Saudi media took a decidedly dark turn on Monday when it appeared to threaten Canada with a 9/11-style attack by tweeting a harshly worded infographic with an image of an airliner flying towards Toronto's skyline.
Diplomatically, Saudi Arabia's Foreign Ministry responded to Canada's call to free the women's rights activists as "blatant interference in the kingdom's domestic affairs."
The ministry went on to threaten vague retaliation against Ottawa.
"Any further step from the Canadian side in that direction will be considered as acknowledgment of our right to interfere in the Canadian domestic affairs," it said.
Saudi Arabia immediately suspended new trade agreements with Canada and expelled its ambassador. It stopped medical treatment of Saudis in Canada and made arrangements to bring home Saudi patients.
Saudi scholarship recipients to Canadian universities were ordered to other countries. Saudi Arabia's airline suspended flights to and from Canada, potentially complicating travel plans for Canada's Muslim population as the annual Hajj pilgrimage to Mecca approaches later in August.
Where are Canada's friends?
Leon Neal/Getty Images
Leon Neal/Getty Images
But Canada has remained firm. Canadian Minister of Foreign Affairs Chrystia Freeland, whose tweet sparked the hostility, said that "Canada will continue to advocate for human rights and for the brave women and men who push for these fundamental rights around the world" after Saudi's response.

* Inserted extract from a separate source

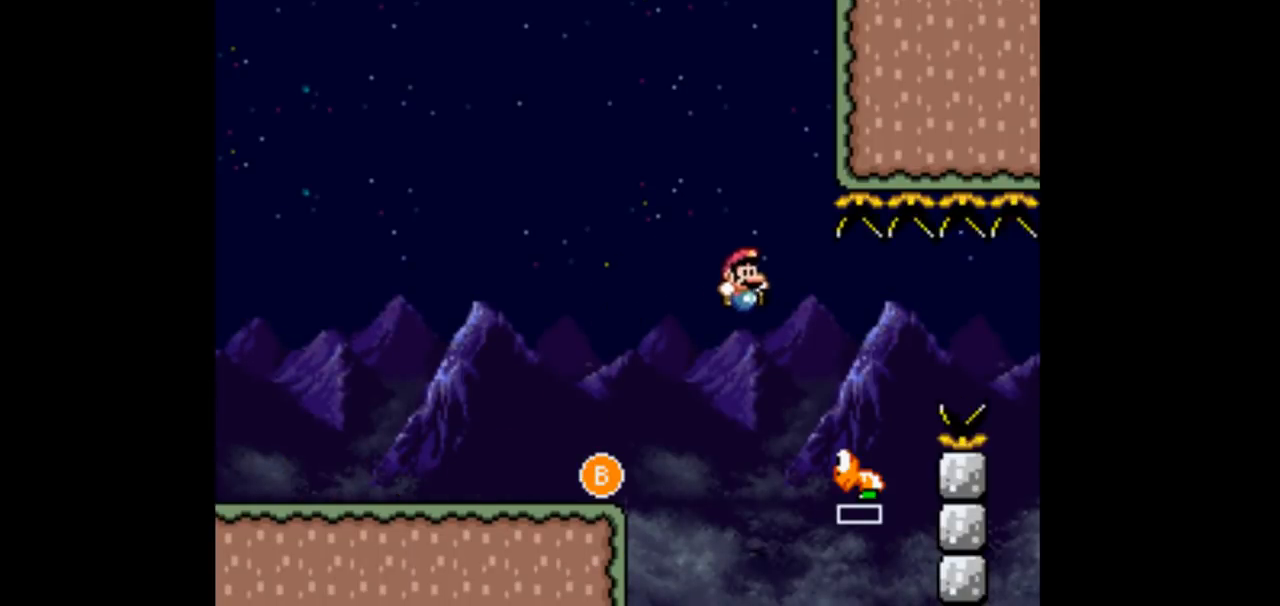
{"buttons": ["B", "DPAD_RIGHT"], "events": [[267, "B", "up"], [433, "B", "down"]]}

"Canada stands together with the Badawi family in this difficult time," she tweeted on Friday, referring to the jailed women's rights activist, "and we continue to strongly call for the release of both Raif and Samar Badawi."
But the UK and US, two countries that maintain close ties with both Ottawa and Riyadh, have remained relatively silent.
The US State Department issued a vague statement calling for Saudi Arabia to respect due process, and said it would comment on the kingdom's human rights record in an annual report on human rights around the world.
The UK also expressed "strong" support for human rights, and said it "regularly" raises concerns with the kingdom, but did not mention the specific case of the Badawis.
Saudi Arabia, under the new leadership of young Mohammed Bin Salman, has undertaken a number of reforms to fight radicalism, and improve human rights and economic prospects for the country.
Salman did grant women the right to drive, but they remain legally in the care of men.